How to avoid IBAN discrimination?
You, as a customer, are generally encouraged to report these institutions and submit a formal written complaint to your local authorities for breach of SEPA regulation. Fortunately, there are relevant institutional bodies that receive complaints regarding IBAN discrimination. However, such a procedure may take time when you may miss your payments, salaries, and other transactions you needed to make. Many find it more convenient to either give in and open a local account or take an alternate route in those situations. An example of one of those alternative routes is neobanks or challenger banks.
Many neobanks have taken up the burden of providing solutions for customers who suffer from IBAN discrimination. For example, Revolut has offered help against IBAN intolerance for their Romanian customers. They partnered with Libra Internet Bank to provide around 1.25 million local IBANs to all Revolut customers in Romania. N26 and Qonto (a French online bank), similarly, are offering local IBANs for customers in Spain and Italy, with Qonto also offering German customers a local IBAN.
IBAN discrimination is a barrier to the free movement of capital. IBAN discrimination can affect you in numerous ways in your daily financial transactions. Employer banks may refuse to pay your salary through direct debits simply because your bank is in another SEPA state. SEPA institutions can prevent you from paying your bills to a utility company from other SEPA banks or investing in another EU country. Institutions in a SEPA state may still charge you for an international transfer, even though both the sender and receiver states operate under the same Euro currency.
As for non-Euro SEPA states, there will be a conversion charge added. The consequences are endless, but the barrier prevents EU residents from making any transactions outside their country, which would otherwise make their lives easier. This is exactly what new century fintech companies are trying to help with.

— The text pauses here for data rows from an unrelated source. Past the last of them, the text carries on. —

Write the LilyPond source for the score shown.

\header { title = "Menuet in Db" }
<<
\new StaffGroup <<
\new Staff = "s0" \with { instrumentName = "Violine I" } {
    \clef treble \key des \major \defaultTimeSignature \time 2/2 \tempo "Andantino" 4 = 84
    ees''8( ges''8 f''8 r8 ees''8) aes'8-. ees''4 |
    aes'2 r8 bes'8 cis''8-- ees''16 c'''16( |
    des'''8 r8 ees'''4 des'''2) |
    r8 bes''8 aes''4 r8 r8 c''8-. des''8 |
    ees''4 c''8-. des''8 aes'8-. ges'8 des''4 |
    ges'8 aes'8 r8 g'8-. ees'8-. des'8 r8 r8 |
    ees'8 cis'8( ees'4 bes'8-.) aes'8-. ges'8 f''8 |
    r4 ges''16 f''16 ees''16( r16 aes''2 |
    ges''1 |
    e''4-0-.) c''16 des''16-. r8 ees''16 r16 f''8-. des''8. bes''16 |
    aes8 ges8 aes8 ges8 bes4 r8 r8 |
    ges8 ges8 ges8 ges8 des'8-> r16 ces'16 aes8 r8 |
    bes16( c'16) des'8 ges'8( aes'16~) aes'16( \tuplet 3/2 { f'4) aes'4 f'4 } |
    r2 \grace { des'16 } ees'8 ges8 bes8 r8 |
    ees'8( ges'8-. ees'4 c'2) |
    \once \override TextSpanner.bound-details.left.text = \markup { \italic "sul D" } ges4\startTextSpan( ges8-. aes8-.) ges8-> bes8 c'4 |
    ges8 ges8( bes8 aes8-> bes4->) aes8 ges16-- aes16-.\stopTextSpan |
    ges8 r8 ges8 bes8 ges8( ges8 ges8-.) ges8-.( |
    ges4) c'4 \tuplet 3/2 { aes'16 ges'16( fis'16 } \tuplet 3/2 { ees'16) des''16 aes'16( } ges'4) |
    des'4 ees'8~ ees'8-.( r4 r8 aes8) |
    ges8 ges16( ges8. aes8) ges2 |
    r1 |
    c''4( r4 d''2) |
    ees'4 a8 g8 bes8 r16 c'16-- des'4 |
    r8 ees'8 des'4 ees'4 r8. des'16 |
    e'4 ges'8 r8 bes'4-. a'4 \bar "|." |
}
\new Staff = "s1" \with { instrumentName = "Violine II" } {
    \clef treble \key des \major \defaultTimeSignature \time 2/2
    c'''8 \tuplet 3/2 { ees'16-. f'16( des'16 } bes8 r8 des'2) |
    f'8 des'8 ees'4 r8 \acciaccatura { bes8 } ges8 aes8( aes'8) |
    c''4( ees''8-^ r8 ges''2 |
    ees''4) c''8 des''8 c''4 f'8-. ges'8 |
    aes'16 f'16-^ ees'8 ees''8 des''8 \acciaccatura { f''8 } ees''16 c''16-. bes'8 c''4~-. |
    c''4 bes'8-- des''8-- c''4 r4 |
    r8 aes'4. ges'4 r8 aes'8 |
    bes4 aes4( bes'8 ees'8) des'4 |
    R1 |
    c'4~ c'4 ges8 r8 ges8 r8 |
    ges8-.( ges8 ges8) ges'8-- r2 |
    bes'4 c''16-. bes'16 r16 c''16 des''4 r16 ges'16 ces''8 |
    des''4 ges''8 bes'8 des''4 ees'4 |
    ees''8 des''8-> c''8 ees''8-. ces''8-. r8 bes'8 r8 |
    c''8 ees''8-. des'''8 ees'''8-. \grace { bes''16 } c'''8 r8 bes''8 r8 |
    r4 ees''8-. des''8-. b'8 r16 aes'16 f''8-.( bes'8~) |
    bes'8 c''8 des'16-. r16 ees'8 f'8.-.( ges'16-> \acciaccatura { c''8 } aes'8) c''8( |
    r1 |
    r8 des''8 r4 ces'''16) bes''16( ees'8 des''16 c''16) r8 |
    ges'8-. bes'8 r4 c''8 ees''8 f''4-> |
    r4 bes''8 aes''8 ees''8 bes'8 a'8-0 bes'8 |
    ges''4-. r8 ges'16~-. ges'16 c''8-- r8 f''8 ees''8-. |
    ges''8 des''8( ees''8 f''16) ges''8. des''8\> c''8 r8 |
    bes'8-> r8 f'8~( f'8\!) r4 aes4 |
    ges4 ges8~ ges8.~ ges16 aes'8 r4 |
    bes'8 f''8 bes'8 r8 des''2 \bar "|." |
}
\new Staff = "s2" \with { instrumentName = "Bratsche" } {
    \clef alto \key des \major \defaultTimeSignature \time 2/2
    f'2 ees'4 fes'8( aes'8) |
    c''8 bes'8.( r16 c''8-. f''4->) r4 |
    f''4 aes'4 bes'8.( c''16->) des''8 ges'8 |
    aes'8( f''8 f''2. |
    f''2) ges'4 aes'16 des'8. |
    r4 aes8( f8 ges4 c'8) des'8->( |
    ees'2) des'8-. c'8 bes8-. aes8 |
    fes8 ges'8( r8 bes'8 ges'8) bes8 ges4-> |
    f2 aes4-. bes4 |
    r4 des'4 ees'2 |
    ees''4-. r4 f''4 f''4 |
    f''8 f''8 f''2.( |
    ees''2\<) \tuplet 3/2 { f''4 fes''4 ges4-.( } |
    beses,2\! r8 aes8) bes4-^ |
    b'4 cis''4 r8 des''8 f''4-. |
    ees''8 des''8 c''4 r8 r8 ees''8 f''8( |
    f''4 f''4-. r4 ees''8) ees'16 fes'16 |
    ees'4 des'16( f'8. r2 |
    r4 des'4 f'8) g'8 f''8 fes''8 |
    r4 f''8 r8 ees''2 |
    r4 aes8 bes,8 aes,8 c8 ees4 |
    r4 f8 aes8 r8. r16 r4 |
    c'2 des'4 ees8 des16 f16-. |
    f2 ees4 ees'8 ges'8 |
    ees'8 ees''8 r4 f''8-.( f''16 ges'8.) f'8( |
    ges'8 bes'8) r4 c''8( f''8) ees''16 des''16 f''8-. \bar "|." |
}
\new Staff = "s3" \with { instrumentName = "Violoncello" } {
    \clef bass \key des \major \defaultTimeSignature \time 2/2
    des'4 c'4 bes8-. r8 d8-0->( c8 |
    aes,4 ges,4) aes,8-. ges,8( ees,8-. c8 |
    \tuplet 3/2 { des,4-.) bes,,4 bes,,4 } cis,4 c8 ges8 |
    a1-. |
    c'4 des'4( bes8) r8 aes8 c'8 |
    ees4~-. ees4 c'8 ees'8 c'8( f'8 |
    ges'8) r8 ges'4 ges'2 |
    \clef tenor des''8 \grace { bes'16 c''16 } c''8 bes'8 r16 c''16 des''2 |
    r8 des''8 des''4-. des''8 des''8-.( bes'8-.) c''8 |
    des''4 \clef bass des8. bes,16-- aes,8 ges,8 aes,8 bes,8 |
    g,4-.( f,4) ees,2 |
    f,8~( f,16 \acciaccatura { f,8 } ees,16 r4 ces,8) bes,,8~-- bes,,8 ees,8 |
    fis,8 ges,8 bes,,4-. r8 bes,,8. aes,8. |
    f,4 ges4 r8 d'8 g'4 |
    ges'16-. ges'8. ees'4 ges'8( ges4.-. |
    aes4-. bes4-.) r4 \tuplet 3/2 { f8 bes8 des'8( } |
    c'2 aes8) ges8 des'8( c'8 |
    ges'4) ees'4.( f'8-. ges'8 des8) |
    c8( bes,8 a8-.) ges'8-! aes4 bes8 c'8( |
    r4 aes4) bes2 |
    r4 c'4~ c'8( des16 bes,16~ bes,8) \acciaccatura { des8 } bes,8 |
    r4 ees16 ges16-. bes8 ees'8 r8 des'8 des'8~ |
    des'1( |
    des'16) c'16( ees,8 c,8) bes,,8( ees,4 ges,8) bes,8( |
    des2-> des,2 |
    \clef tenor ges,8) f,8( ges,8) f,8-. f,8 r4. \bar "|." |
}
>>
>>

This article gives an overview of IBAN rules and discusses how IBAN works. IBANs were introduced to identify the specific bank account instead of the branch, simplify cross-border payments and lower transfer costs. European law requires all banks to communicate IBANs to clients when they are making a transaction, and the law dictates that EU member states accept IBANs from other EU countries as local. However, not all institutions follow the law and have been discriminating against IBANs from other EU states. The article gives a few suggestions to clients in case an institution refuses your IBAN. The suggestions include generally writing a complaint to the institution or informing the local authorities. Since most people do not want to go through the legal battle, many just opt for neobanks.
Even though the IBAN discrimination exists, it is still possible to find a way to benefit from the cross-border services run by the other European Union companies paid by a wire transfer. If a usual transaction to a foreign IBAN does not work, try a European payment or a Foreign Transaction and ask your bank to stop charging you for EU interstate transactions.